Fitch Advocates for Early-Childhood Education Funding
Tom Fitch, Vice President of O’Shea Builders, appeared before a state House Appropriations Committee in March to urge lawmakers to support a $50 million increase for voluntary preschool and vital, birth-to-3 services funded through the Illinois State Board of Education’s Early Childhood Block Grant (ECBG) in the state’s FY2016 budget.
The Governor has proposed a $25 million increase for preschool, but as Fitch testified, a $50 million increase would help the state begin to reverse years of cuts, help us return to work of pursuing our statutory goals for improving preschool and birth-to-3 opportunities, and capture new federal funding to focus intensive services on youngsters who struggle the most.
As Immediate Past Chairman of the Greater Springfield Chamber of Commerce and a member of ReadyNation, a network of about 110 business leaders across Illinois who aim to bolster our workforce through children’s learning and development, Fitch pointed to the benefits of early-childhood education during his testimony. “Research has shown that participating in high-quality early learning programs helps children enter school better-prepared for success and less likely to become involved in behavioral problems,” Fitch said. “These children are up to 44 percent more likely to graduate high school on time, and as much as 31 percent more likely to obtain jobs deemed ‘semi-skilled’ or higher.
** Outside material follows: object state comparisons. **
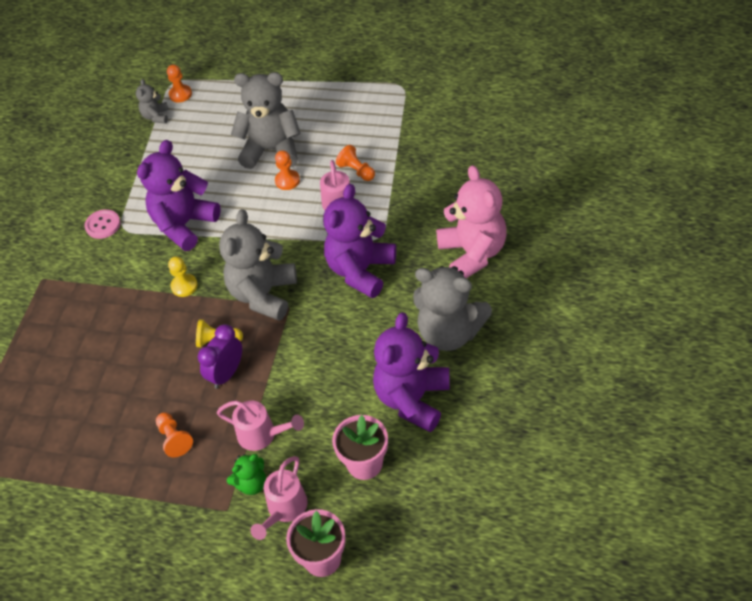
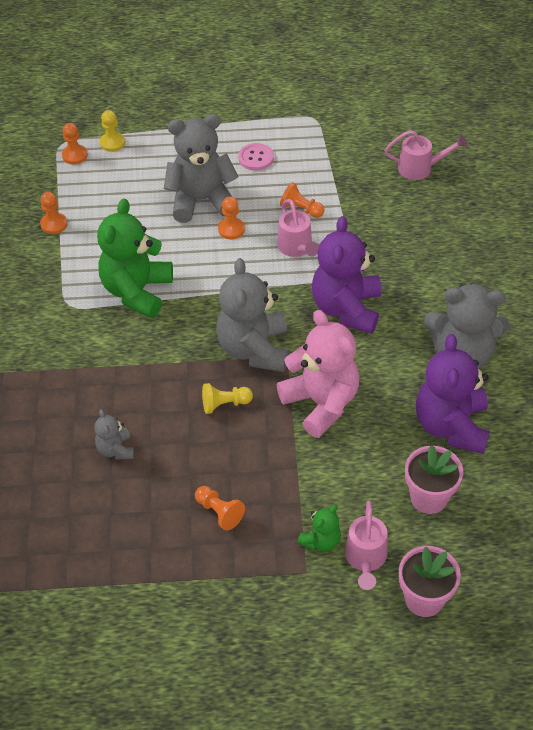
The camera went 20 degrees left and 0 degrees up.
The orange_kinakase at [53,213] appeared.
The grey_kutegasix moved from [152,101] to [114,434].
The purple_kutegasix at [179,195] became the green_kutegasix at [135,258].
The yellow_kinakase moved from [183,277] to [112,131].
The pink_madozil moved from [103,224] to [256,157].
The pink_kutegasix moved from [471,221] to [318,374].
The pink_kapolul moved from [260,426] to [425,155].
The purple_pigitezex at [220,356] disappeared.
This is particularly important as the workforce ‘skills gap’ is growing wider between available jobs and the applicants who are well-prepared to fill those positions.”
In 2006, state leaders overwhelmingly approved the “Preschool for All,” making it a statutory goal to strengthen program access and quality over time, as resources allow, for all young children whose parents want to participate. "We’re still far short of meeting needs,” Fitch said, “particularly for the at-risk kids whom we prioritize for services. We need to return to our vision in order to help not only the children and parents who need it, but the businesses that would benefit from a well-skilled workforce.”